🤖 AI Summary
This work addresses the efficiency and scalability challenges posed by the irregular structure of knowledge graphs in multi-hop compositional query answering. The authors propose SeedER, a novel framework that uniquely integrates a seed-expansion mechanism with reinforcement learning. It first generates compact sets of core seed entities through lightweight dense and sparse retrieval, then iteratively expands these seeds via a graph-aware policy, decomposing global reasoning into reusable local decisions at low computational cost. By maintaining concise candidate sets while substantially improving recall, SeedER outperforms strong baselines and functions as an efficient single-stage retriever. The approach also offers theoretical advantages in compositional generalization and submodular optimization under graph constraints.
📝 Abstract
Knowledge graphs (KGs) offer a rich representation for relational knowledge, but their irregular structure makes retrieval challenging: ego-graph expansion grows rapidly, and dense embedding methods struggle with multi-hop compositional queries. Existing agent-based graph exploration approaches, while expressive, are often too expensive for large-scale retrieval. We introduce SeedER (Seed-and-Expand Retrieval), a retrieval framework that explicitly leverages KG structure through iterative, low-cost expansion. SeedER first seeds a compact set of core nodes using lightweight dense and entity-based retrieval, then selectively expands this set via a learned graph-aware policy trained with reinforcement learning. This design decomposes global reasoning into reusable local decisions, enabling efficient discovery of query-relevant nodes while tightly controlling expansion cost.
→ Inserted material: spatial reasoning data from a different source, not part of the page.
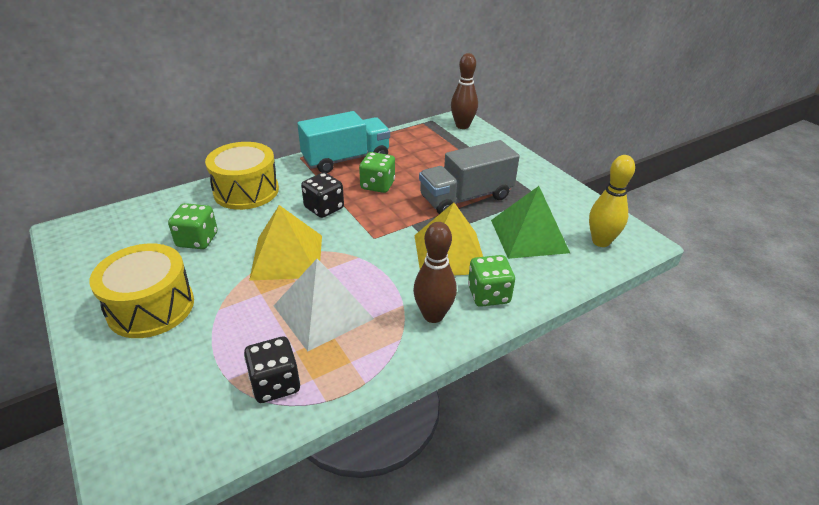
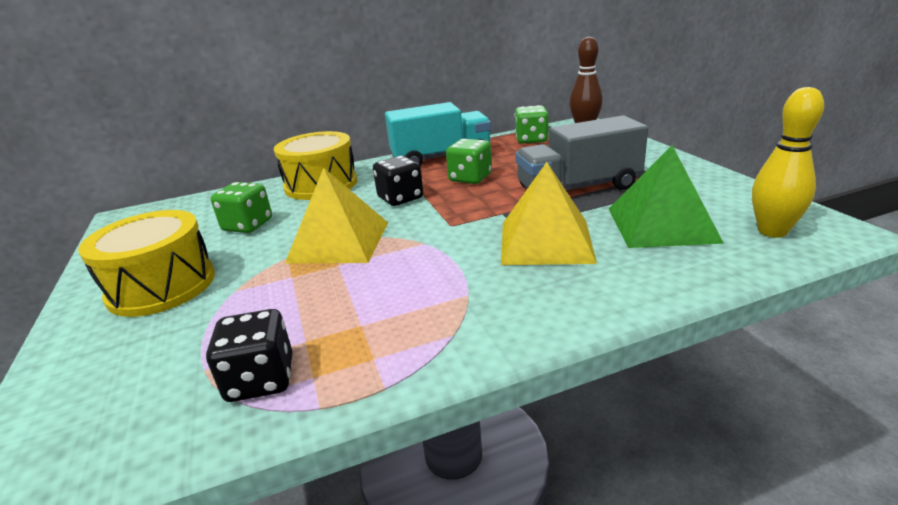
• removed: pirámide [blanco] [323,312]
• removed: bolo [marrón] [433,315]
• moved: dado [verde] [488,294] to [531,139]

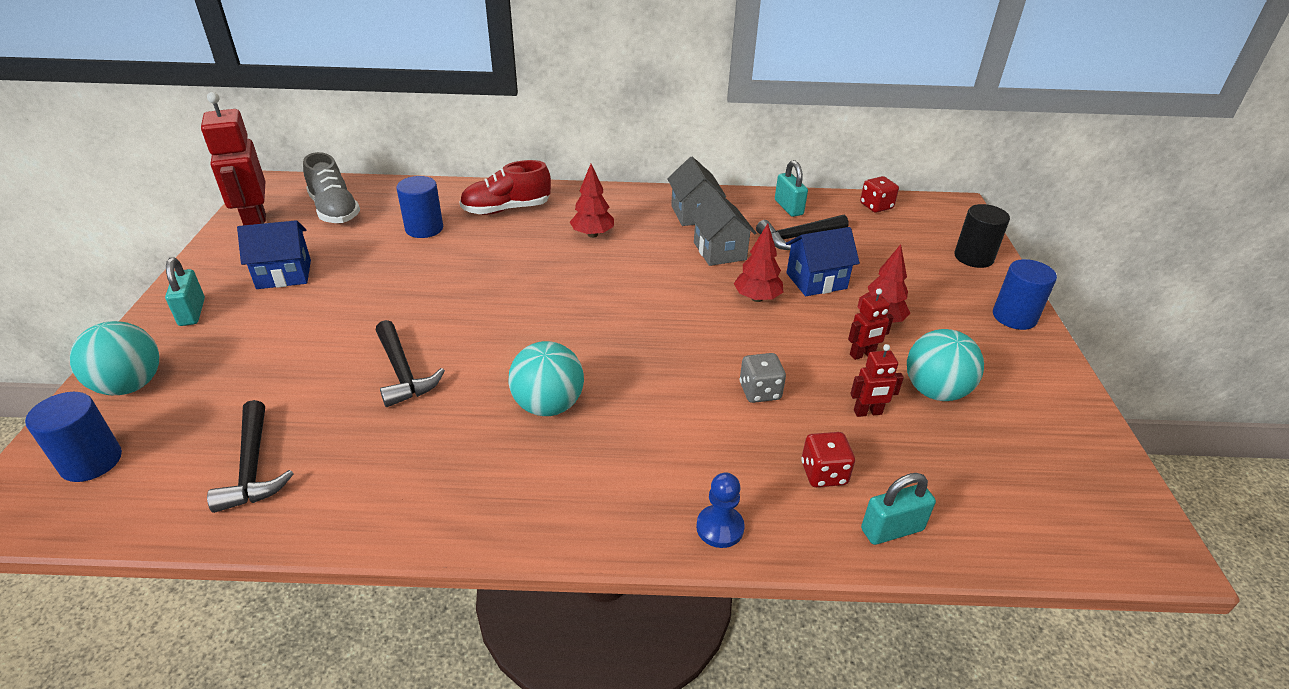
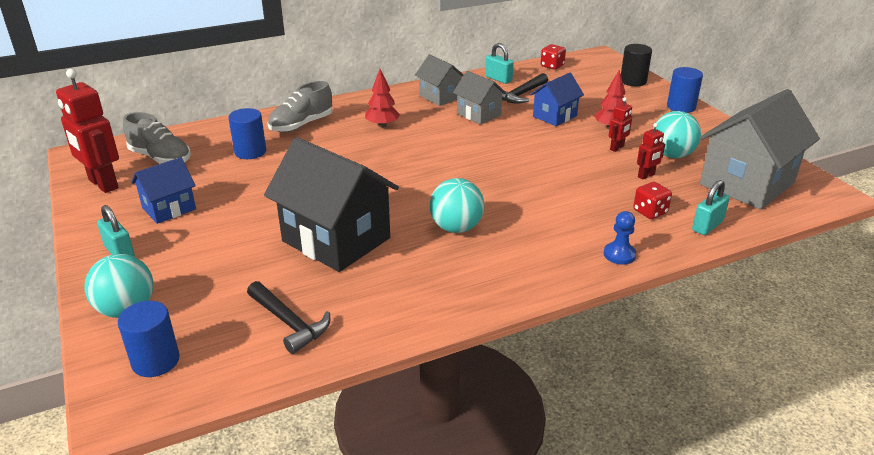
• removed: árbol [rojo] [757,298]
• removed: dado [gris] [760,391]
• added: casa [gris] [747,183]
• replaced: martillo [negro] [403,373] to casa [negro] [336,240]
• recoloured: zapato [rojo] [506,209] to zapato [gris] [301,125]

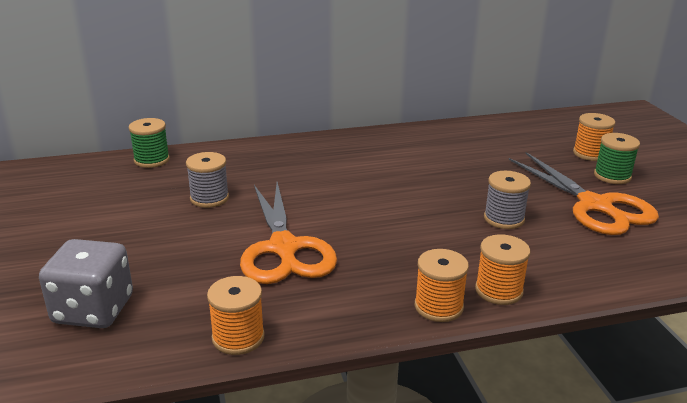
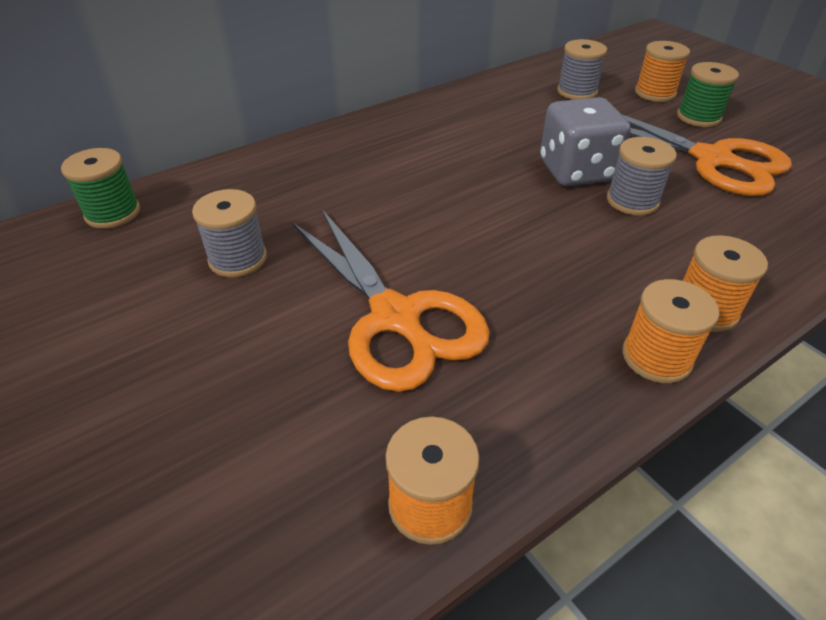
• added: carrete [gris] [577,92]
• moved: dado [gris] [93,310] to [576,171]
We show theoretical limitations of dense retrieval on compositional graph queries, and establish advantages of SeedER from both compositional generalization and graph-constrained submodular optimization perspectives. Empirically, SeedER substantially improves recall with compact candidate sets over strong dense and graph-augmented baselines, making it an effective first-stage retriever for knowledge-intensive reasoning systems.